Des députés du Groupe d’amitié France-Maroc à l’Assemblée nationale française “saluent le travail de la diplomatie marocaine qui permet de privilégier la négociation saine et sereine à une rhétorique va-t’en guerre factrice d’instabilité” et réaffirment leur conviction que “le plan d’autonomie marocain étant une base sérieuse et crédible pour une solution négociée”.

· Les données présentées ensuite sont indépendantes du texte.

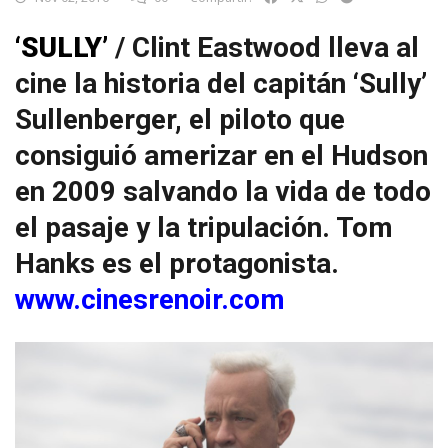
‘SULLY’
/ Clint Eastwood lleva al
cine la historia del capitán ‘Sully’
Sullenberger, el piloto que
consiguió amerizar en el Hudson
en 2009 salvando la vida de todo
el pasaje y la tripulación. Tom
Hanks es el protagonista.
www.cinesrenoir.com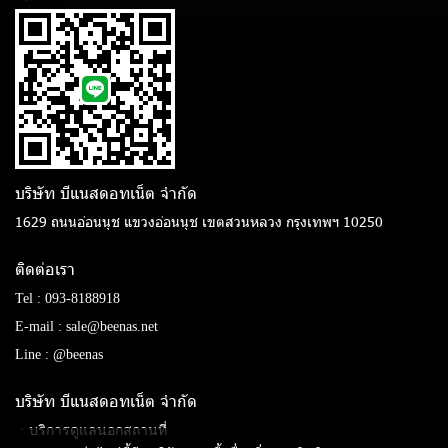
บริษัท บีแนสดอทเน็ต จํากัด
1629 ถนนอ่อนนุช แขวงอ่อนนุช เขตสวนหลวง กรุงเทพฯ 10250
ติดต่อเรา
Tel :
093-8188918
E-mail :
sale@beenas.net
Line :
@beenas
บริษัท บีแนสดอทเน็ต จํากัด
ㆍบริการดูแลนอกสถานที่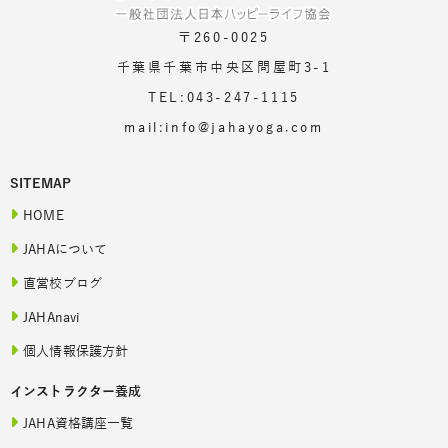
〒260-0025
千葉県千葉市中央区問屋町3-1
TEL:043-247-1115
mail:info@jahayoga.com
SITEMAP
HOME
JAHAについて
直営校ブログ
JAHAnavi
個人情報保護方針
インストラクター養成
JAHA資格講座一覧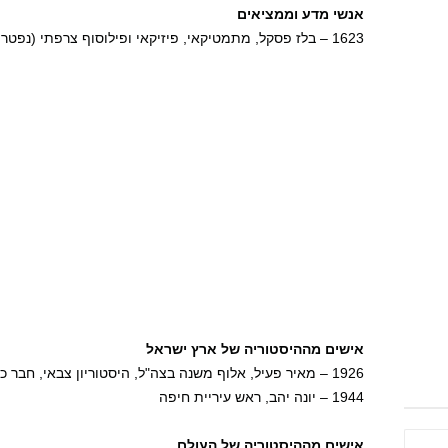
אנשי מדע וממציאים
1623 – בלז פסקל, מתמטיקאי, פיזיקאי ופילוסוף צרפתי (נפטר ב-1662)
אישים מההיסטוריה של ארץ ישראל
1926 – מאיר פעיל, אלוף משנה בצה"ל, היסטוריון צבאי, חבר כנסת ופעיל שמאל ישראלי (נפטר ב-2015)
1944 – יונה יהב, ראש עיריית חיפה
אישים מההיסטוריה של העולם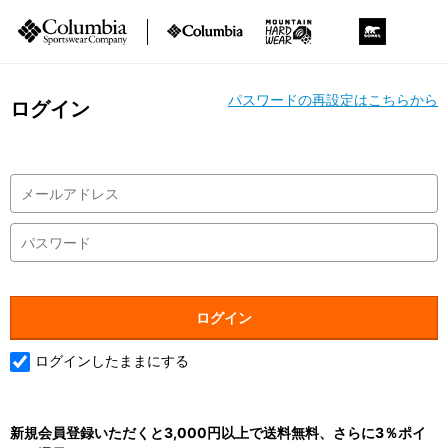
パスワードの再設定はこちらから
ログイン
ログインしたままにする
新規会員登録いただくと3,000円以上で送料無料、さらに3％ポイ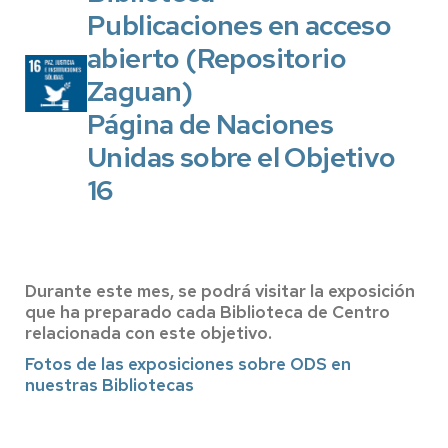
Publicaciones
en acceso
abierto (Repositorio
Zaguan)
Página de Naciones
Unidas sobre el Objetivo
16
Durante este mes, se podrá visitar la exposición
que ha preparado cada Biblioteca de Centro
relacionada con este objetivo.
Fotos de las exposiciones sobre ODS en
nuestras Bibliotecas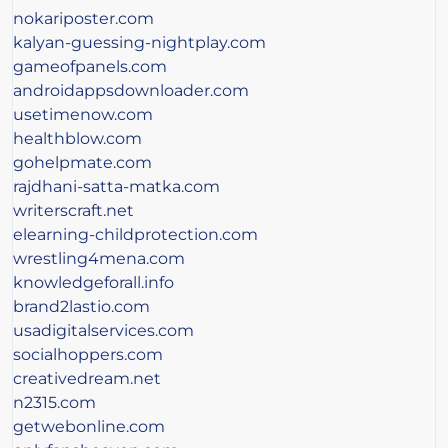
nokariposter.com
kalyan-guessing-nightplay.com
gameofpanels.com
androidappsdownloader.com
usetimenow.com
healthblow.com
gohelpmate.com
rajdhani-satta-matka.com
writerscraft.net
elearning-childprotection.com
wrestling4mena.com
knowledgeforall.info
brand2lastio.com
usadigitalservices.com
socialhoppers.com
creativedream.net
n2315.com
getwebonline.com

“Les députés tiennent également à saluer le leadership géopolitique du Maroc dans la région MENA et en Afrique subsaharienne à travers son implication dans la recherche d’une solution diplomatique à la crise libyenne et dans ses efforts pour contrer le narcoterrorisme et le bandistisme, véritables facteurs de déstabilisation de la région, qui sévit dans la zone saharo-sahélienne”, souligne lundi un communiqué du Groupe d’amitié France-Maroc.

Sous l’impulsion de la députée (LREM) Marie-Christine Verdier-Jouclas, vice-présidente du Groupe d’Amitié France-Maroc à l’Assemblée nationale, les membres du bureau, Mustapha Laabid (président), Naima Moutchou, Valérie Gomez-Bassac, François Cormier Bouligeon, regrettent ainsi la décision du Polisario de mettre fin au cessez-le-feu en vigueur depuis près de 30 ans, “et ce d’autant que le prétexte invoqué est l’intervention des forces marocaines pour rétablir la circulation sur un axe vital (ndlr: le poste-frontière d’El Guerguerat) entre l’Afrique subsaharienne et l’Afrique du Nord”.

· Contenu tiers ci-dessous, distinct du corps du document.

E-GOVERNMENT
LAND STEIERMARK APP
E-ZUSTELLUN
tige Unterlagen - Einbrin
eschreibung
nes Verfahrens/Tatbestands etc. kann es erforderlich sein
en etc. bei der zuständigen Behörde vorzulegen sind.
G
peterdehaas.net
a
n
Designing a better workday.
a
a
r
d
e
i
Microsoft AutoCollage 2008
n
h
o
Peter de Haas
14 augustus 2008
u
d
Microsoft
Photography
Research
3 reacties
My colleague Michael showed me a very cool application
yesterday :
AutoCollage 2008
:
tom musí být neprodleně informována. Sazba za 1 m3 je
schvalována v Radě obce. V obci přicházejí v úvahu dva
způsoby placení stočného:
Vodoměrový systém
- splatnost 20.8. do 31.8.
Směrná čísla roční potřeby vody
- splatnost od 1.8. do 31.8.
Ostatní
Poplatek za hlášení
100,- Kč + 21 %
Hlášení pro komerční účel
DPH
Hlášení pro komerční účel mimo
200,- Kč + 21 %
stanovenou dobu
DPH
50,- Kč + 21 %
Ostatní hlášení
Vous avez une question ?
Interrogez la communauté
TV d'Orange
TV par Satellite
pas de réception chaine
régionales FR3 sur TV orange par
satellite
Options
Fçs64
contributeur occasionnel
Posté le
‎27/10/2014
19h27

Les députés le regrettent d’autant plus que le Royaume du Maroc a mis en œuvre un nouveau modèle de développement pour cette région, permettant aux populations locales de s’engager dans le développement de leur région”, 

“La députée Marie-Christine Verdier-Jouclas avait pu notamment le constater quand avec le président du groupe d’amitié Mustapha Laabid et d’autres collègues parlementaires à l’Assemblée nationale”, indique le communiqué, rappelant que Mme Verdier-Jouclas “est allée à la rencontre de chefs d’entreprises et d’élus locaux de la région Dakhla-Oued Ed-Dahab dont le president du Conseil municipal de Bir Gandouz”.

Cette rencontre a été l’occasion “d’échanges riches et révélateurs de la situation de cette région. Tous saharaouis, ils leur ont fait part de la réalisation de leur projet pour faire de leur région l’une des plus belles et des plus développées du Royaume du Maroc”, poursuit la députée Marie-Christine Verdier-Jouclas.

“Les investissements et projets structurants tant au niveau économique, social et environnemental, menés depuis des années dans la région, tendent à conforter ce souhait”, ajoute-t-elle.

Ces députés, relève le communiqué, “ont rencontré des personnes qui se sont battus il y a 30 ans contre le Maroc mais qui aujourd’hui reconnaissent que la solution proposée par le Royaume du Maroc est la meilleure solution”.

Par ailleurs, les députés Verdier-Jouclas, Gomez-Bassac, Cormier-Bouligeon, Moutchou et Laabib précisent qu'”outre le partenariat diplomatique, économique et politique, le Maroc et la France entretiennent des liens amicaux et historiques d’exception et indéfectibles”.

“Notre pays réaffirme constamment sa position concernant le dossier du Sahara et la recherche d’une solution juste, durable et mutuellement agréée sous l’égide des Nations unies. Nous avons la conviction que le plan d’autonomie marocain étant une base sérieuse et crédible pour une solution négociée”, affirment les députés français.

Dans ce contexte, les députés “saluent le travail de la diplomatie marocaine qui permet de privilégier la négociation saine et sereine à une rhétorique va-t’en guerre factrice d’instabilité”, conclut le communiqué.